| What to do |
Print the line where "right shoulder: (1088, 854, 0)" occurs and every line that follows it in the data below, ending with the last line, precisely as written.

| Body or hand keypoint data |
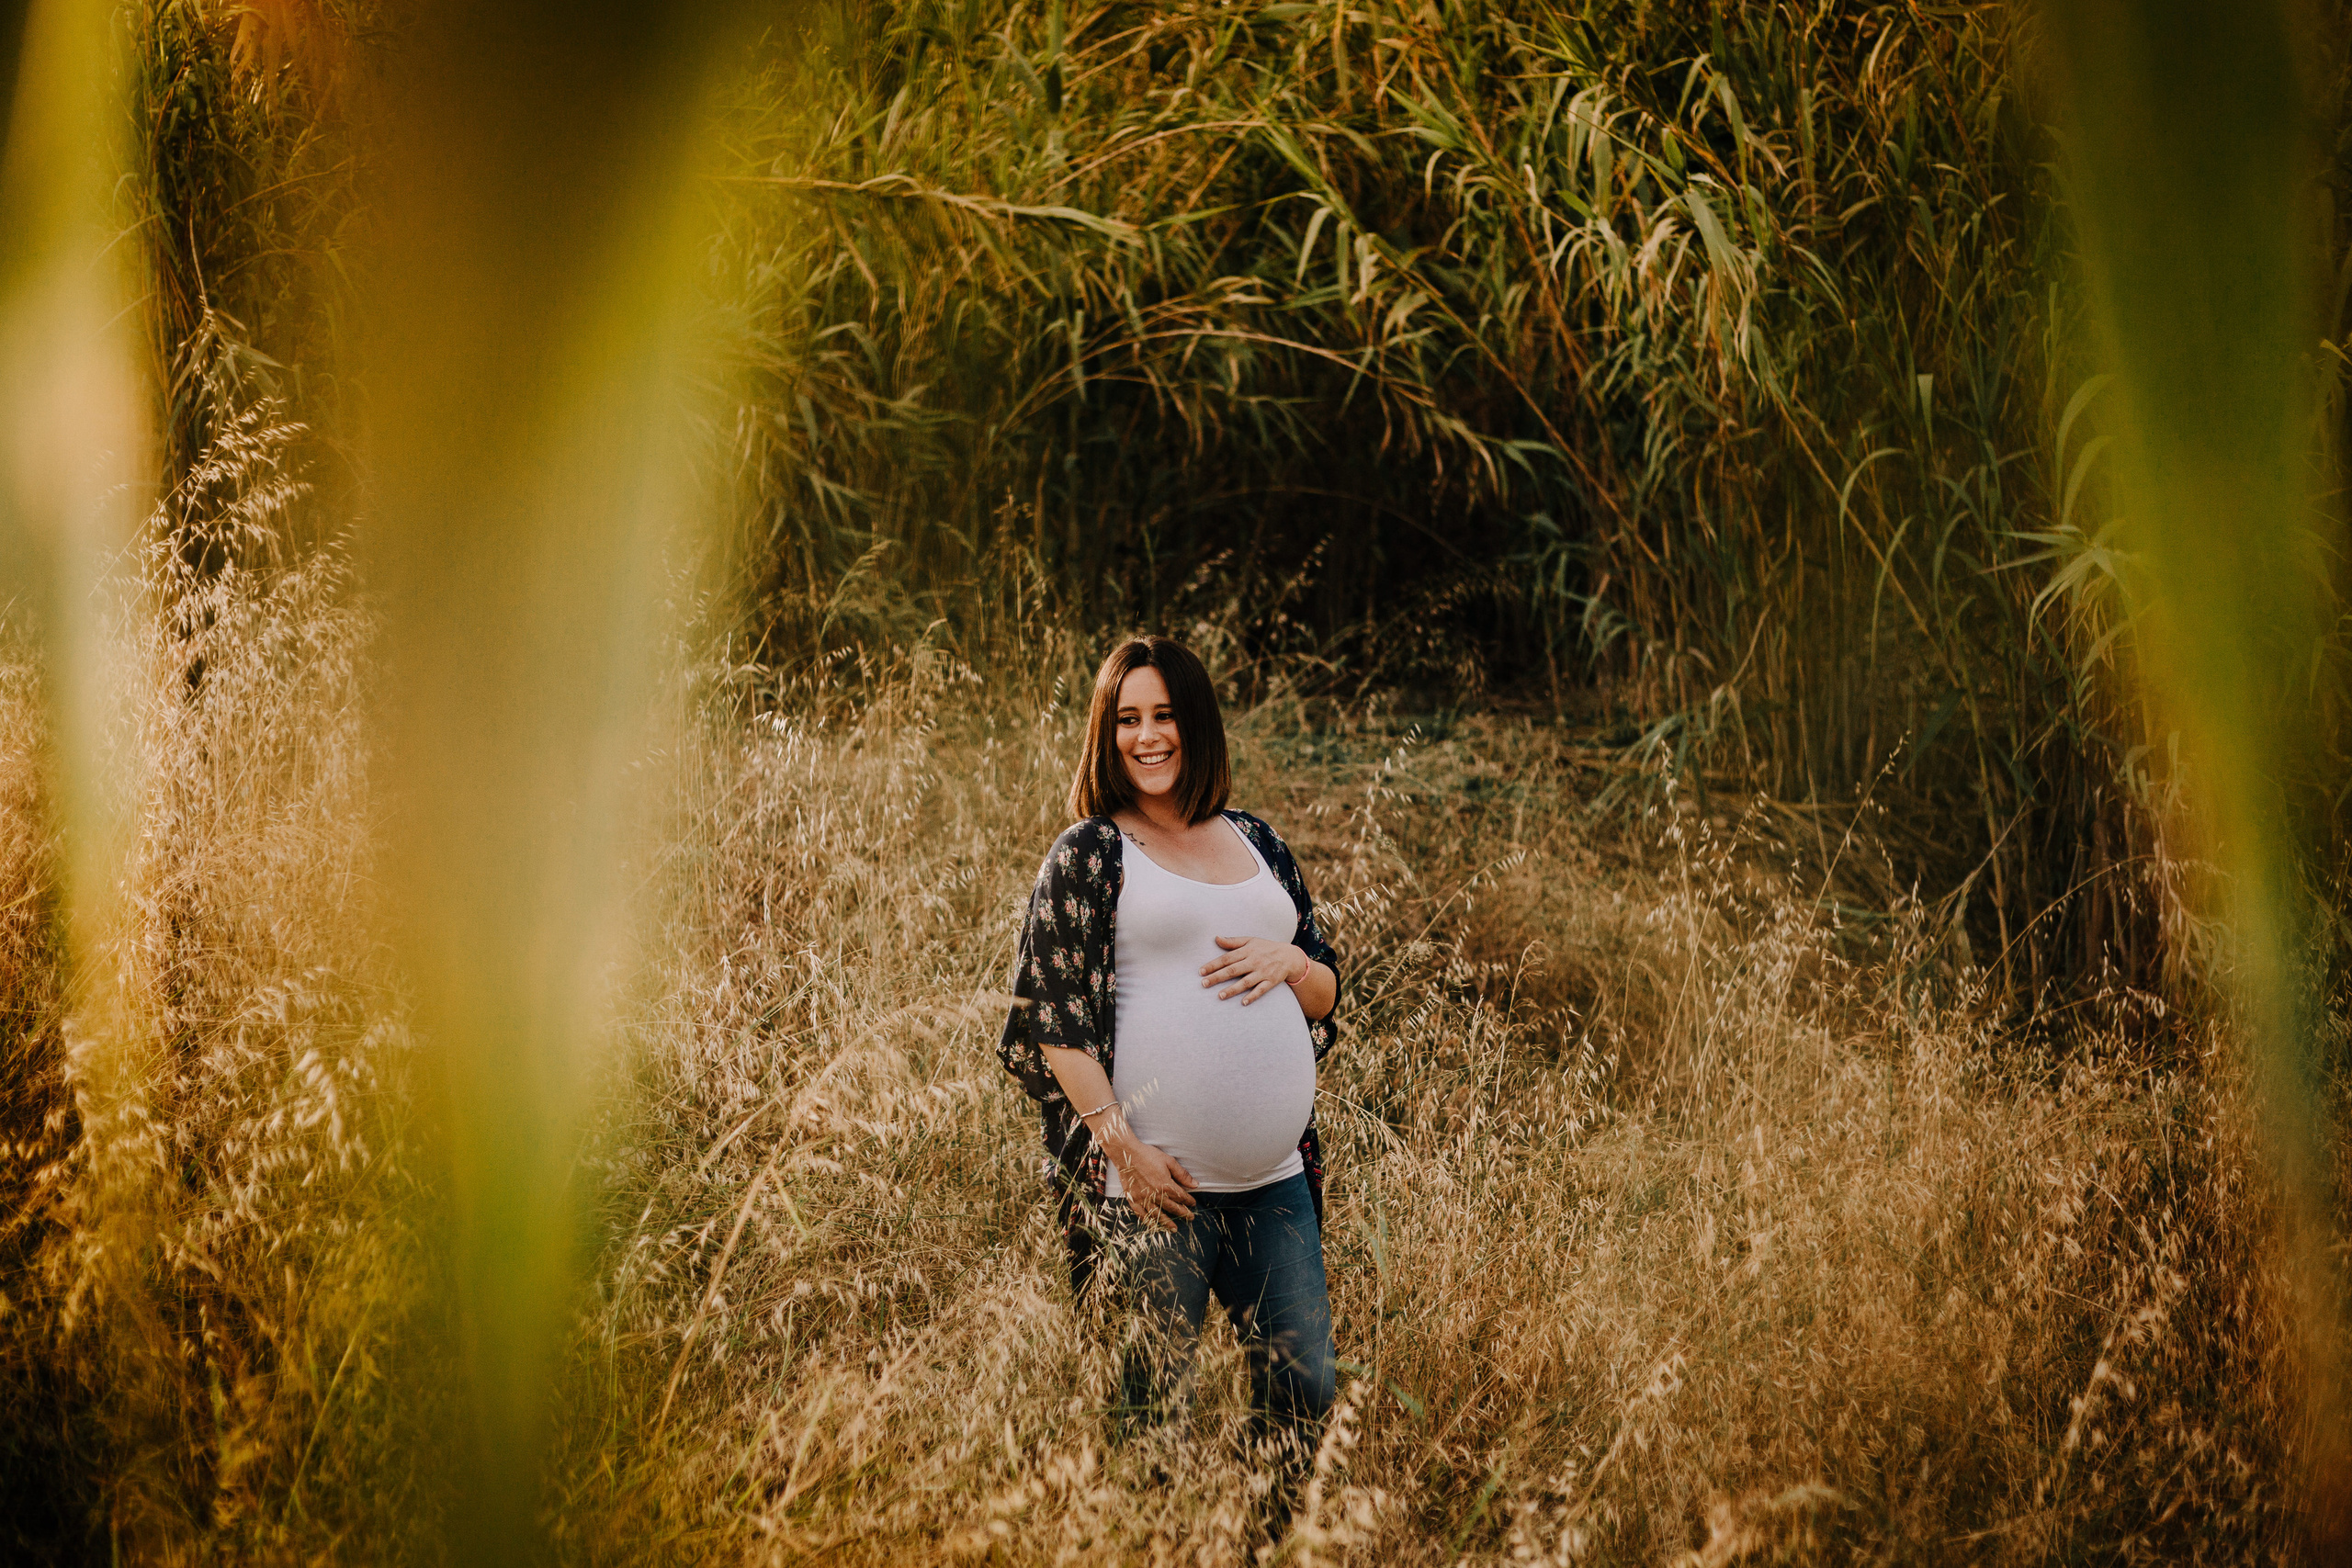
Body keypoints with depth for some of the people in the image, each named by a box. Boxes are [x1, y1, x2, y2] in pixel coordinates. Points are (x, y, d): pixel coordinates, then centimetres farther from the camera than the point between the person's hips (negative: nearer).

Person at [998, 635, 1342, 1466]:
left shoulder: (1256, 842, 15)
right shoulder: (1088, 854, 0)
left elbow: (1327, 992, 20)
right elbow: (1052, 1019, -6)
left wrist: (1289, 963, -4)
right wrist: (1122, 1147, -14)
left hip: (1275, 1180, 5)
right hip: (1160, 1182, -5)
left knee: (1305, 1387, 6)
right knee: (1157, 1404, 1)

| The answer |
right shoulder: (1088, 854, 0)
left elbow: (1327, 992, 20)
right elbow: (1052, 1019, -6)
left wrist: (1289, 963, -4)
right wrist: (1122, 1147, -14)
left hip: (1275, 1180, 5)
right hip: (1160, 1182, -5)
left knee: (1305, 1387, 6)
right knee: (1157, 1404, 1)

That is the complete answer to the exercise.